The two images on this page hold a key to understanding why it’s vital that you set-up your computer correctly when you’re processing color digital images.
In this image, look at the center squares: the ones on both the upper face and the one closest to you. One is brown and the other yellow, right?
Look again. You’re sure? Brown and yellow. Yes?
Wrong. They are actually both this same shade of brown:
Want proof? Watch this:
Now try this
Imagine that the area in which you process your color images has a color cast – from the lighting perhaps or maybe because of the color of your walls, ceiling, desk or bookcase.
To see what this could be doing to your images, stare at the white dot that’s between the green and red squares for about 30 seconds. Don’t let your eyes wander. Then look at the lower white dot that’s between the two photos…
You now know why your image processing area must be color free and why your screen must be calibrated: the colors within your environment affect your eyes. Any color cast, or non-full spectrum daylight balanced light source, will make you see colors incorrectly. If your room/computer monitor has a color cast, the images that you color correct will, most likely, have a color cast of the complimentary color (eg a green environment will result in your images having a magenta cast when viewed in standard conditions).
The Full Story
This is a ‘must see’ video for any photographer who wonders whether calibrating their monitors and setting up daylight illumination in their color working areas is worth the effort.

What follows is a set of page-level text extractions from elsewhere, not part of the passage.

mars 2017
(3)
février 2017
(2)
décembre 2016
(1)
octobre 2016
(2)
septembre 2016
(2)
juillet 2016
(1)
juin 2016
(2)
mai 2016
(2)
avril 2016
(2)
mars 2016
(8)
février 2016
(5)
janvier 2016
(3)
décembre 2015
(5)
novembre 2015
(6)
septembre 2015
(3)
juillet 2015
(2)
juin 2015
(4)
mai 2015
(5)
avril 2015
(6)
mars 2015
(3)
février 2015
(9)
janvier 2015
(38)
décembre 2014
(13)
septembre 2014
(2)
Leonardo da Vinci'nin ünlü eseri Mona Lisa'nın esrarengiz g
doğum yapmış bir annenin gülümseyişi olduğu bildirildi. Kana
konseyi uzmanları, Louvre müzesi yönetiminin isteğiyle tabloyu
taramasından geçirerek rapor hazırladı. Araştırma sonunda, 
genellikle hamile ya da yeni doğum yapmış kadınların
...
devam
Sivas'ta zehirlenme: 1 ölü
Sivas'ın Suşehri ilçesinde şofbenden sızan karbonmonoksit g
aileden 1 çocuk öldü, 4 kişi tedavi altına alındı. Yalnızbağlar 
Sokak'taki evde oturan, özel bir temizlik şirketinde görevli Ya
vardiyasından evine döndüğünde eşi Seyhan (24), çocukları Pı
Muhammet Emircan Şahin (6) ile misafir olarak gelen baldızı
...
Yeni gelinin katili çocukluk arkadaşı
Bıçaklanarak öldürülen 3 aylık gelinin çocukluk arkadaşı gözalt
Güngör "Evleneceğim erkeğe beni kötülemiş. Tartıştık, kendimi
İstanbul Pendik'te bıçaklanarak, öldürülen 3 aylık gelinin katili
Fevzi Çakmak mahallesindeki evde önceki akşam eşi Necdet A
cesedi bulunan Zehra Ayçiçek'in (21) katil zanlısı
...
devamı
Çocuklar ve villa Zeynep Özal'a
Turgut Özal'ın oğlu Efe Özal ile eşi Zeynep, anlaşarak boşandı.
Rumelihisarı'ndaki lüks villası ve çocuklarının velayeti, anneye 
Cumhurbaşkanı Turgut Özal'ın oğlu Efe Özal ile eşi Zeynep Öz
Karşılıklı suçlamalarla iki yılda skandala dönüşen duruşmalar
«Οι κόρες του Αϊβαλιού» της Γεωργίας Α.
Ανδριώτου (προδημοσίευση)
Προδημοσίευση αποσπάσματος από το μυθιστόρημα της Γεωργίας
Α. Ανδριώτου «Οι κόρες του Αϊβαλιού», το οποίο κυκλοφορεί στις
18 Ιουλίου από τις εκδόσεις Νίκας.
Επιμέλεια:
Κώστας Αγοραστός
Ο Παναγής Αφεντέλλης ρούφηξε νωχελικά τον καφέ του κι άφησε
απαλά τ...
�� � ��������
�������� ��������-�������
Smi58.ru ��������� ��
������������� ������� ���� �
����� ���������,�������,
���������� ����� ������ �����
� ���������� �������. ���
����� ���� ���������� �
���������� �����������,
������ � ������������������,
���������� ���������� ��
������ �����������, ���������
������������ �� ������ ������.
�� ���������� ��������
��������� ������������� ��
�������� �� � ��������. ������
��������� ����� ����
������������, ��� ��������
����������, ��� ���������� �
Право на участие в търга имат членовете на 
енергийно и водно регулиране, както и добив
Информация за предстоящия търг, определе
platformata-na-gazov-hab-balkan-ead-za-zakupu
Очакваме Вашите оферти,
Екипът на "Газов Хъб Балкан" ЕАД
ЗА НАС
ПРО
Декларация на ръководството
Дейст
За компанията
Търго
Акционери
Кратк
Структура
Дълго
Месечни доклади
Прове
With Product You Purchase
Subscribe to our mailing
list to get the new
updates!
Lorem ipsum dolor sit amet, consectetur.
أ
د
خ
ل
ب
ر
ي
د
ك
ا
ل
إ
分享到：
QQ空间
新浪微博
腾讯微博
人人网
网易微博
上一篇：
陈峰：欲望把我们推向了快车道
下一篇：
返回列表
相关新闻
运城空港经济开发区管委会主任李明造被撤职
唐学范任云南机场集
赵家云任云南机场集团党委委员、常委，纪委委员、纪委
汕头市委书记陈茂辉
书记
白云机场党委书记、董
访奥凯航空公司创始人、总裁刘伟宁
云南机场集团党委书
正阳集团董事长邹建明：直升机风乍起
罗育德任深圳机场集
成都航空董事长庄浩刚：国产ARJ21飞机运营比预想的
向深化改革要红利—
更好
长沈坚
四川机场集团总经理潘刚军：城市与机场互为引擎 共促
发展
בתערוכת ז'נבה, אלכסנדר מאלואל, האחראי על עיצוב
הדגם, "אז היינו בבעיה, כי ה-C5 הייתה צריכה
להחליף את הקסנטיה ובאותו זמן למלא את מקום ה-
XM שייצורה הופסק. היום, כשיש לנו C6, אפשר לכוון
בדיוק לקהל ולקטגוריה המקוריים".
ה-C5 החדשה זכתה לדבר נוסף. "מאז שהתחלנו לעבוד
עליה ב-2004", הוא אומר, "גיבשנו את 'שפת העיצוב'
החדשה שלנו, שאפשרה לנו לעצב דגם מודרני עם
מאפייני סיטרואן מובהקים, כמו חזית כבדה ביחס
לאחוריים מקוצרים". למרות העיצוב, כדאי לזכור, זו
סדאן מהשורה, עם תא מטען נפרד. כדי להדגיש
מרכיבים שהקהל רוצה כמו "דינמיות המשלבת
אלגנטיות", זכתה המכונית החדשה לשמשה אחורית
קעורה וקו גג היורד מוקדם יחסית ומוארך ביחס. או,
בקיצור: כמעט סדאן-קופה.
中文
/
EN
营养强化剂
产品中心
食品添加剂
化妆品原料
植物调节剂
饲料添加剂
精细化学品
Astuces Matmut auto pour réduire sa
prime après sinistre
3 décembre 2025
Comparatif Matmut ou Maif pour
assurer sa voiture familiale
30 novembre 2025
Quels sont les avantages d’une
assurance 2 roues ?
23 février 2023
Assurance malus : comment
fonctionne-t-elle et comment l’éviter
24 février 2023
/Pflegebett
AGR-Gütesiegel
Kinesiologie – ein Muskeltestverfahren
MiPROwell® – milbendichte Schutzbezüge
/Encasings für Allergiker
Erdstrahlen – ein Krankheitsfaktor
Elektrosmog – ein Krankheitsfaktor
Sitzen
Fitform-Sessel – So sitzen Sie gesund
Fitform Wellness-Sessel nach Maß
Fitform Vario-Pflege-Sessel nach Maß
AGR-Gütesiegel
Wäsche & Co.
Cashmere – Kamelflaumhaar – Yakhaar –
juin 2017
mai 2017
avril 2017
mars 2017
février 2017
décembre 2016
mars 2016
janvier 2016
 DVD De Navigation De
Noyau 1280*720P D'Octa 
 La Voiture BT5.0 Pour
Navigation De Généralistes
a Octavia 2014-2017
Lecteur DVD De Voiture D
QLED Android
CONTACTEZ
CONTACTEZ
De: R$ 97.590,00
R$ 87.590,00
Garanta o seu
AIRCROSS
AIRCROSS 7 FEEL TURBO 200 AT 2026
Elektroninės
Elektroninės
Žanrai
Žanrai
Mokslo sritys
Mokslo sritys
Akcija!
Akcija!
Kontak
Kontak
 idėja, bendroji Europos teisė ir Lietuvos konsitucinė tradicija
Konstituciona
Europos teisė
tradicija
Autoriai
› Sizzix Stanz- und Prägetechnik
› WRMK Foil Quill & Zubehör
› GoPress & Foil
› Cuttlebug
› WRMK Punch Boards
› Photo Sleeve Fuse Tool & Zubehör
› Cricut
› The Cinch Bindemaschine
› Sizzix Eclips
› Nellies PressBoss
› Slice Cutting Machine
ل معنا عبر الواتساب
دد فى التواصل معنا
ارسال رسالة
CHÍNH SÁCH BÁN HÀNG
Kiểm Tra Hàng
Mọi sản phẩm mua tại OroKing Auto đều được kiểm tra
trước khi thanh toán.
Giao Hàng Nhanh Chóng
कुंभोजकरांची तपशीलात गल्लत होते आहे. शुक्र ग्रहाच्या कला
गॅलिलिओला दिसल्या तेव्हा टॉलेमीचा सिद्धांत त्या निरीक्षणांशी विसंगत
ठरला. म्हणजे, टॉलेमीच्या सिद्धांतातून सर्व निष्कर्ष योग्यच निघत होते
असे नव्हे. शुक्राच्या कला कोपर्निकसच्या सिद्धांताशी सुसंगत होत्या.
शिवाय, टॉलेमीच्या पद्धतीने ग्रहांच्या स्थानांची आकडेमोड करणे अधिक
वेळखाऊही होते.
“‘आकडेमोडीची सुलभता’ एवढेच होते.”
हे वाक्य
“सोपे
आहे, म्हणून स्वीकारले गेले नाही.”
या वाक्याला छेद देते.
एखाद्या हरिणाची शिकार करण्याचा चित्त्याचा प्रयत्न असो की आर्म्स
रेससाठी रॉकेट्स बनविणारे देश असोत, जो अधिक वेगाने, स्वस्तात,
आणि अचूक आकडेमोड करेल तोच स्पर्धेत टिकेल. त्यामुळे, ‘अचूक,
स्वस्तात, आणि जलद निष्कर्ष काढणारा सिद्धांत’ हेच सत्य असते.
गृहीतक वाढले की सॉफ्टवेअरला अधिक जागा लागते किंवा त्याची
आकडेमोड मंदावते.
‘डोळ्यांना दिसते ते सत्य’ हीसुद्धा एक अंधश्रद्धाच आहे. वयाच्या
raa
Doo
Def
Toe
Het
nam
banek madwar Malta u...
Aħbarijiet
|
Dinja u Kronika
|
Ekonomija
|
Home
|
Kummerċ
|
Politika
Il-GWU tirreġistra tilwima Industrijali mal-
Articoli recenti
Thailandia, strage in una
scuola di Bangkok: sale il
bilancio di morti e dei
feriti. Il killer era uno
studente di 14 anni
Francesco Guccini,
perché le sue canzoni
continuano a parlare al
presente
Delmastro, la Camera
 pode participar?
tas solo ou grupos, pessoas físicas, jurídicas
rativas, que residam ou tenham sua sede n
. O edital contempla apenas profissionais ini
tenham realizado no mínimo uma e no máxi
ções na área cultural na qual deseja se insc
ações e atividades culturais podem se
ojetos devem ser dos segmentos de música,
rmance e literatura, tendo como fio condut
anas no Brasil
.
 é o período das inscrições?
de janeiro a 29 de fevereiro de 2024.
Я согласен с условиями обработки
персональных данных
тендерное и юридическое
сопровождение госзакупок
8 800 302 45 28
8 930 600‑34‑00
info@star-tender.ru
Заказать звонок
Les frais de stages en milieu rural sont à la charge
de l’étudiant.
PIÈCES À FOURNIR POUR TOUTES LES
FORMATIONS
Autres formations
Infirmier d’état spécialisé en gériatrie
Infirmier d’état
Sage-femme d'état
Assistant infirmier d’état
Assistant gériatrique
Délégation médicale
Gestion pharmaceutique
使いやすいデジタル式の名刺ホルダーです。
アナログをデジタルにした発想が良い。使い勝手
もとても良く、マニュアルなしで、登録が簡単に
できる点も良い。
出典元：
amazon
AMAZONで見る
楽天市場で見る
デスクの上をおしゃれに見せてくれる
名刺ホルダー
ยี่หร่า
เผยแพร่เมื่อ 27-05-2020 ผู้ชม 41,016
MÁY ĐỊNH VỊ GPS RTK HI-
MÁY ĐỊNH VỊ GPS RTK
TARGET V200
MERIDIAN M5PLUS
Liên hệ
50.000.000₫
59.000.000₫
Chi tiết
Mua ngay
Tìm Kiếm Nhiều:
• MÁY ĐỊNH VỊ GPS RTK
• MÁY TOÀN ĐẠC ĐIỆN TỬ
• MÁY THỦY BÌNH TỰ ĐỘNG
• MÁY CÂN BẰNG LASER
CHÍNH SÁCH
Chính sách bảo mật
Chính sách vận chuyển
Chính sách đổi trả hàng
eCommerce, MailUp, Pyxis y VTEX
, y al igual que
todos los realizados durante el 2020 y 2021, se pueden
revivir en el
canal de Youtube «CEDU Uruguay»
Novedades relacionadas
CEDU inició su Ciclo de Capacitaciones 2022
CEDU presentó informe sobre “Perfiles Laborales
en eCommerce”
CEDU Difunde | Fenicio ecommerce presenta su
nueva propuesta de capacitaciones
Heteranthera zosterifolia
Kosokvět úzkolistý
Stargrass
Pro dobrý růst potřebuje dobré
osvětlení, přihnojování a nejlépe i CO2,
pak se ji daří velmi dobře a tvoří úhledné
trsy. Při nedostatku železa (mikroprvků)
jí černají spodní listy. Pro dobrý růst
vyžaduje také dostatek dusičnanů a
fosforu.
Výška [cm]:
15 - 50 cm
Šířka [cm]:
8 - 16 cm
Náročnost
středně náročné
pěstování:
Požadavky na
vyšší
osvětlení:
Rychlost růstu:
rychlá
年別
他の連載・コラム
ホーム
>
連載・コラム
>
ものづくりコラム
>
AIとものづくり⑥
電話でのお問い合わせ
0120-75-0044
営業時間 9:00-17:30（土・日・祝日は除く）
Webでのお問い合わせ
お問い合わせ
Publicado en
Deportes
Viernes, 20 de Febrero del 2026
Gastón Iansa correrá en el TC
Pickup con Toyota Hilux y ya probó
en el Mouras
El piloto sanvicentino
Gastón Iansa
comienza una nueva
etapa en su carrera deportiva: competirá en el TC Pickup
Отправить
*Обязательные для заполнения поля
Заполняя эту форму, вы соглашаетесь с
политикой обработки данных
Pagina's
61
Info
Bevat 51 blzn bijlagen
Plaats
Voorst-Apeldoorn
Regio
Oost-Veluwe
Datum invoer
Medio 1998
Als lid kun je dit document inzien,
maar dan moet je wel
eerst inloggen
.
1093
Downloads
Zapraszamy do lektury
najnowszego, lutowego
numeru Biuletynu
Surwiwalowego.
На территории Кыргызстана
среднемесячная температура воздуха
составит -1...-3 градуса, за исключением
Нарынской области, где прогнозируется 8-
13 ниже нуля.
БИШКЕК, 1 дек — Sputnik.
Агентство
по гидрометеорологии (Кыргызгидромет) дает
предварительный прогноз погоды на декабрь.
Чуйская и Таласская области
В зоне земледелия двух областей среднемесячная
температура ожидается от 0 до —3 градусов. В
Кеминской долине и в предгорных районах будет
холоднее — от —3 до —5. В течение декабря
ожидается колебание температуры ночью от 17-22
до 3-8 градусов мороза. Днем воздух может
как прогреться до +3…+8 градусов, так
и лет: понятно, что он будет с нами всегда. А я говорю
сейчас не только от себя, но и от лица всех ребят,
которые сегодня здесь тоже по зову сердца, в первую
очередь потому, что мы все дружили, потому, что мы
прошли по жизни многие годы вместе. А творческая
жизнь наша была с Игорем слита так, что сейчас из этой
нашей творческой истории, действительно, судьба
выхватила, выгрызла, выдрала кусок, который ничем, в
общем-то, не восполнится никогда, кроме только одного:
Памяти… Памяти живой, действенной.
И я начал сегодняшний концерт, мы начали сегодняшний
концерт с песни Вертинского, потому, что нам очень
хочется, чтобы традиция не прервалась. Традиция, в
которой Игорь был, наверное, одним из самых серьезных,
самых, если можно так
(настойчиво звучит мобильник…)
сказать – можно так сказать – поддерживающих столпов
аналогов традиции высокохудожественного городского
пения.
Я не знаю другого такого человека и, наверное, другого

It’s Like Camera RAW vs JPEG
I liken what’s happening to a RAW vs JPEG image: when the camera first grabs the image, it’s in the camera’s RAW format. That raw image data is transferred to a mini-computer that’s built-in to the camera which processes the data and converts it in to the JPEG standard. JPEG images have information removed from them. This makes it faster for them to be downloaded from the Internet. Although we don’t often notice the difference, a JPEG has less detail and color information than the RAW data. A JPEG image is different than a RAW image. A computer makes those changes and we don’t normally notice.
What Beau Lotto is showing us in the video can be likened to this. The RAW image from our eyes is transferred to a computer (our brain) and processed. Based upon a specification derived from both genetic and experiential ‘programming’, some data is discarded; other data is changed/enhanced/simplified. What we ‘see’ (perceive) isn’t the image that fell upon our retina. What we perceive is the what is left once our brain has processed the raw image. Most of the time that’s fine. But sometimes our brain interprets the image in a manner that causes us problems … just like JPEGs do sometimes when we want to edit them.